**SUPPLIED PASSAGE**.
========

As such, the first half of the album can only be described with one word: “horny.” Its opening title track sets the agenda: “Slide a little bit closer to me, little girl / Daddy’s on a mission to please.” It’s the ultimate in ulterior motives: Getting you off makes him look/feel good. Meanwhile, “Sexy Back” follows with even more pillow talk that would make R. Kelly blush. Over Timbo’s Buck Rogers Cha-Cha Slide he sings “Dirty babe / You see these shackles baby I’m your slave / I’ll let you whip me if I misbehave.” Subtle. Even “My Love,” with its seemingly sincere romantic sentiments, “Well, baby I’ve been around the world / But I ain't seen myself another girl (like you) / This ring here represents my heart” sounds like the kind of thing you’d say to a girl if you were just trying to get in her pants. Or maybe to make someone else jealous?

========

**THINGS TO DO**.
1) Restate word for word the part of the album review that begins at the words "As such, the" and stops after "someone else jealous?".
2) List every song the album review discusses, identifying each as the review does.
The records aren't needed for this work.

========

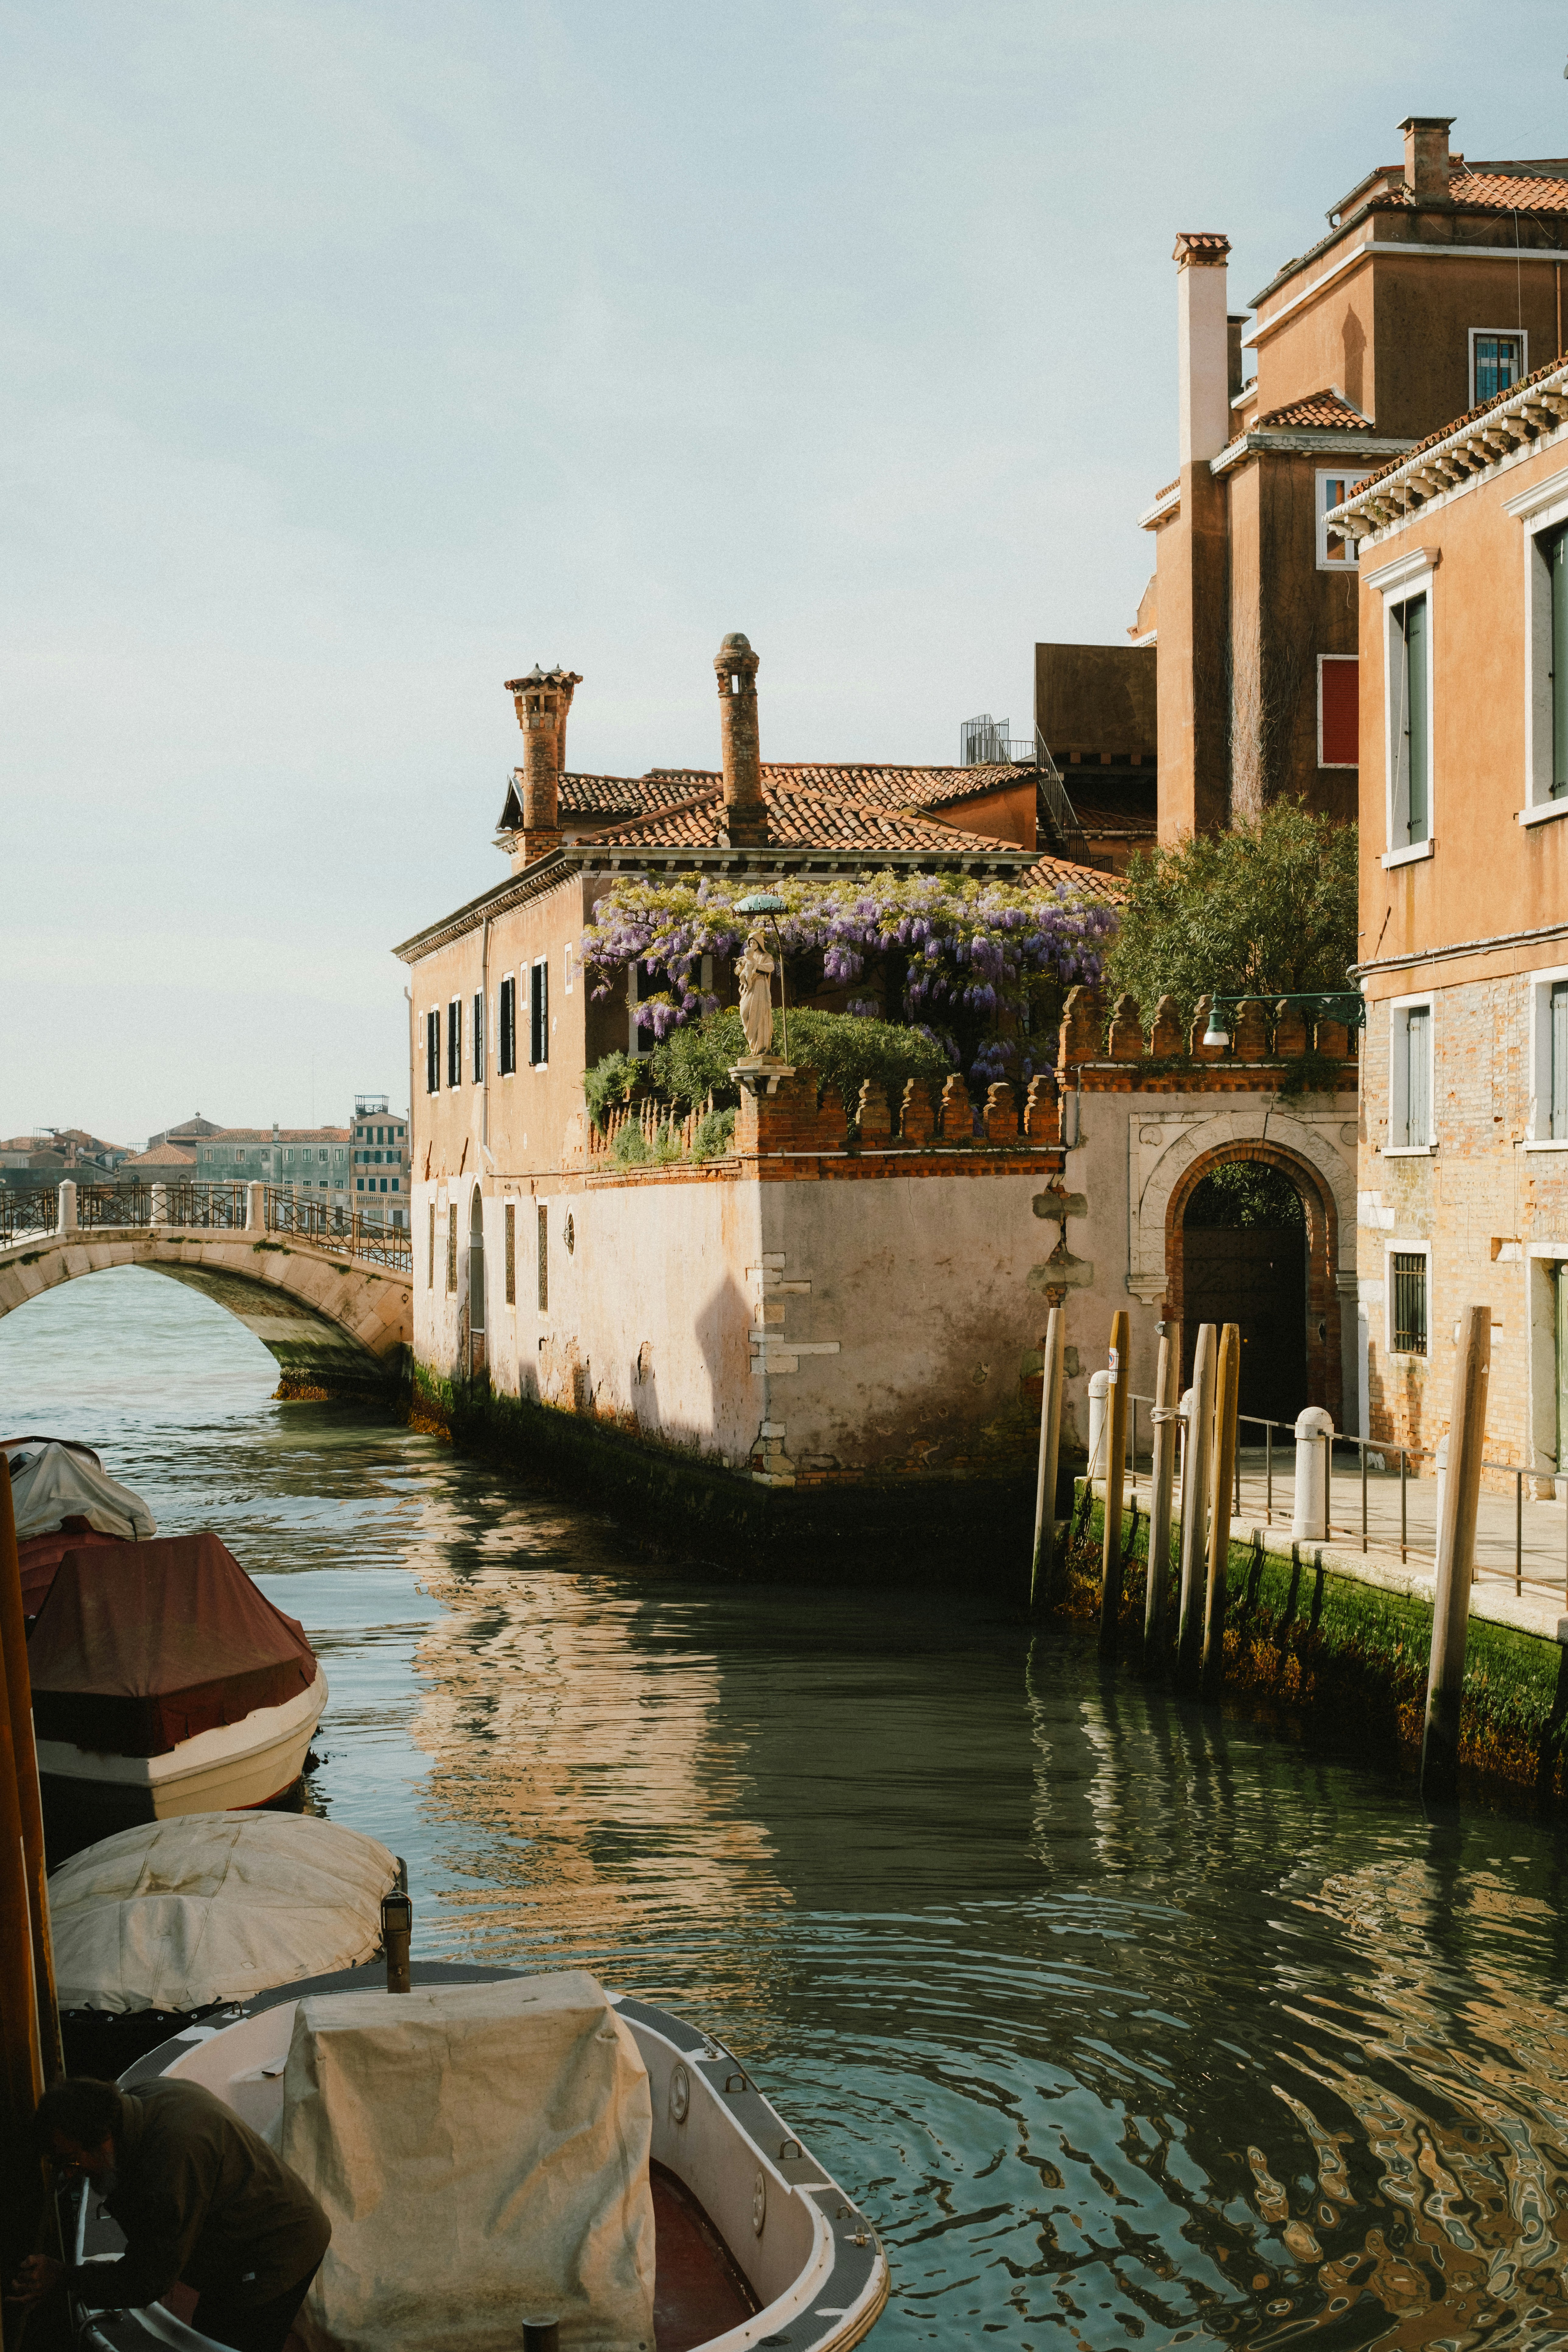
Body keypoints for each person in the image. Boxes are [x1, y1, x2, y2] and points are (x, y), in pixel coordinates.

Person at [11, 2075, 330, 2352]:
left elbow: (148, 2279)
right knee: (210, 2321)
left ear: (103, 2139)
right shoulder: (138, 2101)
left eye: (73, 2162)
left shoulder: (170, 2164)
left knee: (228, 2339)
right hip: (245, 2231)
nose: (70, 2175)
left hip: (281, 2249)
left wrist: (64, 2276)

========

**SOLUTIONS TO THE TASKS**.
1)
As such, the first half of the album can only be described with one word: “horny.” Its opening title track sets the agenda: “Slide a little bit closer to me, little girl / Daddy’s on a mission to please.” It’s the ultimate in ulterior motives: Getting you off makes him look/feel good. Meanwhile, “Sexy Back” follows with even more pillow talk that would make R. Kelly blush. Over Timbo’s Buck Rogers Cha-Cha Slide he sings “Dirty babe / You see these shackles baby I’m your slave / I’ll let you whip me if I misbehave.” Subtle. Even “My Love,” with its seemingly sincere romantic sentiments, “Well, baby I’ve been around the world / But I ain't seen myself another girl (like you) / This ring here represents my heart” sounds like the kind of thing you’d say to a girl if you were just trying to get in her pants. Or maybe to make someone else jealous?

2)
- The opening title track
- "Sexy Back"
- "My Love"